# STATED TASK:
In the passage below commending a congregation's mission work, where does the congregation plan to teach the Word?

2. These brethren are also to be commended for their emphasis on missions (Matt. 28:19-20; Mark 16:15-16). People who have been truly impressed with the grace of God in their own lives are compelled to share their spiritual fortune with those around them (2 Kgs. 7:9; Jer. 20:9; Rom. 1:14-16; 1 Tim. 1:12ff). The fact that this congregation plans to teach the Word in Mexico is indicative of their priority for lost souls (Matt. 18:11; Luke 15).
3. It is encouraging to see that young people are actively involved in efforts to publish the Gospel. When the youth of the church are involved in evangelistic outreach, they learn that Faith is much more than some narrow intellectual pursuit; they also begin to see it as that singular force which not only affects people today, but for eternity.

# LISTED ENTRIES:

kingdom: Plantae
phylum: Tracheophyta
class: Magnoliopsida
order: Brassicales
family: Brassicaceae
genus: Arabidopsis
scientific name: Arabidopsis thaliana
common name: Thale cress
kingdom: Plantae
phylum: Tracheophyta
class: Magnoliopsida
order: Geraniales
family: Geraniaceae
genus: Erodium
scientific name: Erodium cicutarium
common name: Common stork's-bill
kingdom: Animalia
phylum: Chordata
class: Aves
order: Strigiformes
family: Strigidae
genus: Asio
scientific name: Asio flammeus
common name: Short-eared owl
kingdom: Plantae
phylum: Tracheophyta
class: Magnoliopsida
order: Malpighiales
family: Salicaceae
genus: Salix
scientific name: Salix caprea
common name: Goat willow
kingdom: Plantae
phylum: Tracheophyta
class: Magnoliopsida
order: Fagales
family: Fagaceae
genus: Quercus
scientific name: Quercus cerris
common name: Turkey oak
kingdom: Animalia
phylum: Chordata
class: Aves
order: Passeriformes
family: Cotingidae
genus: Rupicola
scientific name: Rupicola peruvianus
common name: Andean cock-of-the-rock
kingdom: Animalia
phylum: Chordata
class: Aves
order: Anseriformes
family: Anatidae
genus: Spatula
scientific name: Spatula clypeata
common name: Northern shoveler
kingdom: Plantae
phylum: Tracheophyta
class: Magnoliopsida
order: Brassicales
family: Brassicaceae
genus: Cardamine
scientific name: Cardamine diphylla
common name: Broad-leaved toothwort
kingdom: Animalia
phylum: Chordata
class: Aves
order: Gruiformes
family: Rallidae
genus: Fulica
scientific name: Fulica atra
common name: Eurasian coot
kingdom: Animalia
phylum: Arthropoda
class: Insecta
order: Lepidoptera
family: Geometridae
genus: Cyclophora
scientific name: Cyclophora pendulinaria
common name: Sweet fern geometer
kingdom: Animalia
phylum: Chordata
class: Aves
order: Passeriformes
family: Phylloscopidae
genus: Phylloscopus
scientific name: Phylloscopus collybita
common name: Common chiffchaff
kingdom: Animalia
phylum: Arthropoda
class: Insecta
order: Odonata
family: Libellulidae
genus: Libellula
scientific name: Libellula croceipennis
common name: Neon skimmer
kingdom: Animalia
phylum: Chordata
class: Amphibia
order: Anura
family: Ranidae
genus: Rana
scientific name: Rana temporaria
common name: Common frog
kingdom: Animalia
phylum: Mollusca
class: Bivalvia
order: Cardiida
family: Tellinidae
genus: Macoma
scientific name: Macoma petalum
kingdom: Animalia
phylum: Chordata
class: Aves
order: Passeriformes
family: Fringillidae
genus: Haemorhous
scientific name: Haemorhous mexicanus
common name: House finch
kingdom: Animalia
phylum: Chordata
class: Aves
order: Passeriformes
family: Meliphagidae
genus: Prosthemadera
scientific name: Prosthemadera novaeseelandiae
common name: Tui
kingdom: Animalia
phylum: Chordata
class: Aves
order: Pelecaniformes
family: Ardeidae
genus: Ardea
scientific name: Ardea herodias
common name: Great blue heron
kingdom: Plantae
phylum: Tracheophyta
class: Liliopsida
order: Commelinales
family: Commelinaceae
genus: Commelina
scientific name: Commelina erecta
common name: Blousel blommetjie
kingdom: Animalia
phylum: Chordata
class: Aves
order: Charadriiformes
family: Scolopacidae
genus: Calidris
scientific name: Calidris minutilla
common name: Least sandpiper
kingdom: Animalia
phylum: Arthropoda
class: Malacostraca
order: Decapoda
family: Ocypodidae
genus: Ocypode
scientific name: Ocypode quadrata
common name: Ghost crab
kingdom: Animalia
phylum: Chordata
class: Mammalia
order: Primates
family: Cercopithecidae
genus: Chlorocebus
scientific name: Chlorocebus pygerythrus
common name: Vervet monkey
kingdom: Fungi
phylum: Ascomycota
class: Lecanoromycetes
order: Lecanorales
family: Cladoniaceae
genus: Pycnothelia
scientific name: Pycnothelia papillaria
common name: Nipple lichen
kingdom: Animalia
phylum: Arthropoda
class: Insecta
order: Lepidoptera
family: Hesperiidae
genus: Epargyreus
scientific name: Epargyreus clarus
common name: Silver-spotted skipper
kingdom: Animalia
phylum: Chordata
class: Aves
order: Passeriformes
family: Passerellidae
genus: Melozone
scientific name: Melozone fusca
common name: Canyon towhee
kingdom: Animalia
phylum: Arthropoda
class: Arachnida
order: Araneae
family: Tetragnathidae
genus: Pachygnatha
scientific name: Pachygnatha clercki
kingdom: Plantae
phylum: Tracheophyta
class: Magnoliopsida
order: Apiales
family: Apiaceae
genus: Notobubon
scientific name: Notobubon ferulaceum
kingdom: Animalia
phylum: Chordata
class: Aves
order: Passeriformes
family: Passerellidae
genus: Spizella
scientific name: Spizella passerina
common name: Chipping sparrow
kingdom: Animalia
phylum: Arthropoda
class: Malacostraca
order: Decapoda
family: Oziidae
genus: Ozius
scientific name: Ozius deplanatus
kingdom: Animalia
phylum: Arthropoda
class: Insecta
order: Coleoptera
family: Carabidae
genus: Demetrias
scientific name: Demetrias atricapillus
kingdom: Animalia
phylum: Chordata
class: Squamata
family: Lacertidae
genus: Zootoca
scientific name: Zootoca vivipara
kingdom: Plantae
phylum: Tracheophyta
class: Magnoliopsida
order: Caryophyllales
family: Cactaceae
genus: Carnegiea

# WRITTEN ANSWER:
In Mexico.